In an interview with the British Broadcasting Corp. broadcast late Wednesday, Syrian President Bashar Assad said Hamas was ready for a "sustainable cease-fire," and that Syria was working for a truce.

It was the first indication that Syria, which hosts the exiled Hamas leadership, was involved in the cease-fire effort, or that Hamas was considering a long-term deal.

In an effort to end the bloodshed, Egypt was pressing both sides to accept a 10-day truce while details of a more comprehensive accord can be worked out.

In Cairo on Wednesday, Egyptian and Hamas officials expressed optimism that an agreement for a temporary halt in fighting could be sealed soon and presented to Israel. But even if all sides signed on, further talks would be needed to resolve disputes over policing Gaza's borders against arms smuggling and ensure a longer-term truce.

But Egypt's U.N. Ambassador Maged Abdelaziz told a U.N. Security Council meeting Wednesday evening that neither side had accepted the Egyptian plan. "Each believes that it will emerge victorious" from the conflict, he said.

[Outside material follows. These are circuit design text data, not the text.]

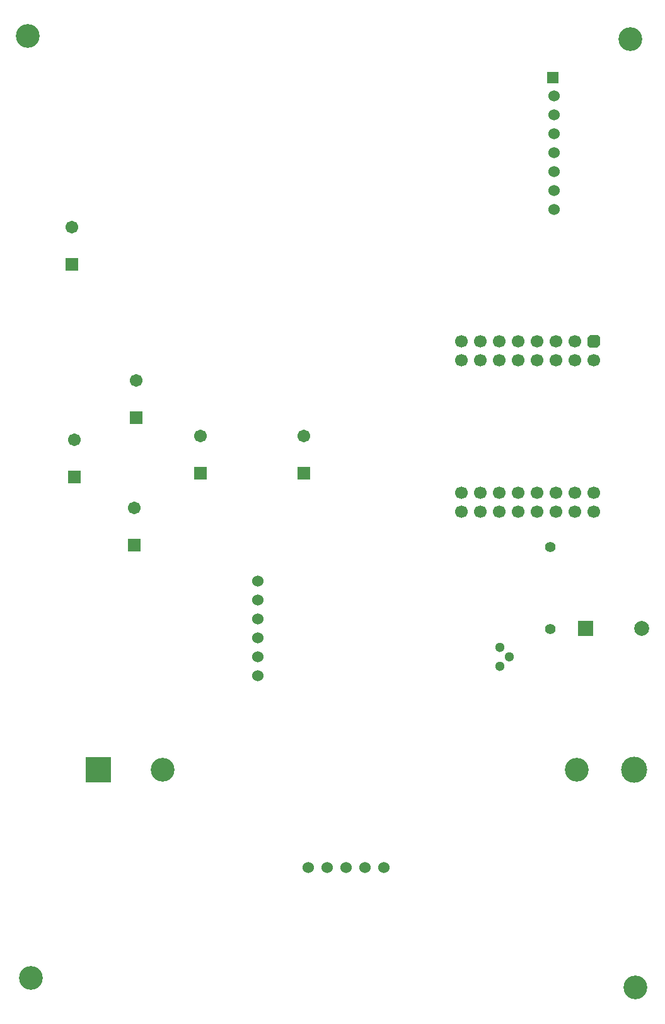
<source format=gbr>
%TF.GenerationSoftware,KiCad,Pcbnew,8.0.4*%
%TF.CreationDate,2024-09-22T22:20:49-05:00*%
%TF.ProjectId,proyecto_doom,70726f79-6563-4746-9f5f-646f6f6d2e6b,rev?*%
%TF.SameCoordinates,Original*%
%TF.FileFunction,Soldermask,Top*%
%TF.FilePolarity,Negative*%
%FSLAX46Y46*%
G04 Gerber Fmt 4.6, Leading zero omitted, Abs format (unit mm)*
G04 Created by KiCad (PCBNEW 8.0.4) date 2024-09-22 22:20:49*
%MOMM*%
%LPD*%
G01*
G04 APERTURE LIST*
G04 Aperture macros list*
%AMRoundRect*
0 Rectangle with rounded corners*
0 $1 Rounding radius*
0 $2 $3 $4 $5 $6 $7 $8 $9 X,Y pos of 4 corners*
0 Add a 4 corners polygon primitive as box body*
4,1,4,$2,$3,$4,$5,$6,$7,$8,$9,$2,$3,0*
0 Add four circle primitives for the rounded corners*
1,1,$1+$1,$2,$3*
1,1,$1+$1,$4,$5*
1,1,$1+$1,$6,$7*
1,1,$1+$1,$8,$9*
0 Add four rect primitives between the rounded corners*
20,1,$1+$1,$2,$3,$4,$5,0*
20,1,$1+$1,$4,$5,$6,$7,0*
20,1,$1+$1,$6,$7,$8,$9,0*
20,1,$1+$1,$8,$9,$2,$3,0*%
%AMFreePoly0*
4,1,19,-0.850000,0.510000,-0.510000,0.850000,0.255000,0.850000,0.408997,0.829726,0.552500,0.770285,0.675729,0.675729,0.770285,0.552500,0.829726,0.408997,0.850000,0.255000,0.850000,-0.510000,0.510000,-0.850000,-0.255000,-0.850000,-0.408997,-0.829726,-0.552500,-0.770285,-0.675729,-0.675729,-0.770285,-0.552500,-0.829726,-0.408997,-0.850000,-0.255000,-0.850000,0.510000,-0.850000,0.510000,
$1*%
G04 Aperture macros list end*
%ADD10RoundRect,0.102000X0.754000X-0.754000X0.754000X0.754000X-0.754000X0.754000X-0.754000X-0.754000X0*%
%ADD11C,1.712000*%
%ADD12C,1.404000*%
%ADD13R,2.000000X2.000000*%
%ADD14C,2.000000*%
%ADD15FreePoly0,270.000000*%
%ADD16C,1.700000*%
%ADD17C,3.200000*%
%ADD18C,1.524000*%
%ADD19C,1.300000*%
%ADD20R,1.524000X1.524000*%
%ADD21R,3.500000X3.500000*%
%ADD22C,3.500000*%
G04 APERTURE END LIST*
D10*
%TO.C,S4*%
X113900000Y-60437500D03*
D11*
X113900000Y-55437500D03*
%TD*%
D10*
%TO.C,S5*%
X122300000Y-98100000D03*
D11*
X122300000Y-93100000D03*
%TD*%
D12*
%TO.C,R1*%
X178200000Y-98400000D03*
X178200000Y-109400000D03*
%TD*%
D10*
%TO.C,S3*%
X145100000Y-88437500D03*
D11*
X145100000Y-83437500D03*
%TD*%
D13*
%TO.C,BZ1*%
X182900000Y-109270000D03*
D14*
X190500000Y-109270000D03*
%TD*%
D10*
%TO.C,S6*%
X122600000Y-81000000D03*
D11*
X122600000Y-76000000D03*
%TD*%
D15*
%TO.C,U1*%
X184045000Y-70787500D03*
D16*
X181505000Y-70787500D03*
X178965000Y-70787500D03*
X176425000Y-70787500D03*
X173885000Y-70787500D03*
X171345000Y-70787500D03*
X168805000Y-70787500D03*
X166265000Y-70787500D03*
X166265000Y-93647500D03*
X168805000Y-93647500D03*
X171345000Y-93647500D03*
X173885000Y-93647500D03*
X176425000Y-93647500D03*
X178965000Y-93647500D03*
X181505000Y-93647500D03*
X184045000Y-93647500D03*
X184045000Y-73327500D03*
X181505000Y-73327500D03*
X178965000Y-73327500D03*
X176425000Y-73327500D03*
X173885000Y-73327500D03*
X171345000Y-73327500D03*
X168805000Y-73327500D03*
X166265000Y-73327500D03*
X166265000Y-91107500D03*
X168805000Y-91107500D03*
X171345000Y-91107500D03*
X173885000Y-91107500D03*
X176425000Y-91107500D03*
X178965000Y-91107500D03*
X181505000Y-91107500D03*
X184045000Y-91107500D03*
%TD*%
D17*
%TO.C,REF\u002A\u002A*%
X189600000Y-157500000D03*
%TD*%
D10*
%TO.C,S2*%
X114300000Y-88937500D03*
D11*
X114300000Y-83937500D03*
%TD*%
D18*
%TO.C,U2*%
X138930000Y-115650000D03*
X138930000Y-113110000D03*
X138930000Y-110570000D03*
X138930000Y-108030000D03*
X138930000Y-105490000D03*
X138930000Y-102950000D03*
%TD*%
D10*
%TO.C,S1*%
X131200000Y-88500000D03*
D11*
X131200000Y-83500000D03*
%TD*%
D17*
%TO.C,REF\u002A\u002A*%
X108000000Y-29800000D03*
%TD*%
D19*
%TO.C,Q1*%
X171400000Y-111860000D03*
X172670000Y-113130000D03*
X171400000Y-114400000D03*
%TD*%
D18*
%TO.C,U3*%
X155815000Y-141340000D03*
X153275000Y-141340000D03*
X150735000Y-141340000D03*
X148195000Y-141340000D03*
X145655000Y-141340000D03*
%TD*%
D17*
%TO.C,REF\u002A\u002A*%
X108400000Y-156200000D03*
%TD*%
%TO.C,REF\u002A\u002A*%
X188900000Y-30200000D03*
%TD*%
D20*
%TO.C,DS1*%
X178545000Y-35360000D03*
D18*
X178705000Y-37820000D03*
X178705000Y-40360000D03*
X178705000Y-42900000D03*
X178705000Y-45440000D03*
X178705000Y-47980000D03*
X178705000Y-50520000D03*
X178705000Y-53060000D03*
%TD*%
D17*
%TO.C,BT1*%
X126110000Y-128270000D03*
X181720000Y-128270000D03*
D21*
X117465000Y-128270000D03*
D22*
X189465000Y-128270000D03*
%TD*%
M02*

</source>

Israel has made clear that the Cairo talks are key to determining whether it widens its offensive and sends thousands of reservists into the crowded urban areas.

Under the Egyptian proposal, Hamas would back off its demand that Israeli troops withdraw from Gaza and borders be opened immediately as part of any halt in fighting.

Instead, Israeli forces would remain in place during a 10-day truce until details on border security are worked out, Egyptian and Palestinian officials close to the talks told The Associated Press. They spoke on condition of anonymity to provide details of the closed-door negotiations.

A senior Israeli official said it was far from certain Israel would accept the deal. He said Israel welcomed many parts of the plan, but was afraid Hamas would not respect a cease-fire as long as troops are in Gaza.

The Israeli officials spoke on condition of anonymity because they were not authorized to talk to the press about diplomatic issues.

Israel rejects charges that its blockade has caused a humanitarian crisis, saying it has let more than 1,000 truckloads of supplies into Gaza during the fighting. Some 170 trucks were due to enter Gaza on Thursday, including food, medical supplies, fuel and animal feed.

The Associated Press contributed to this report.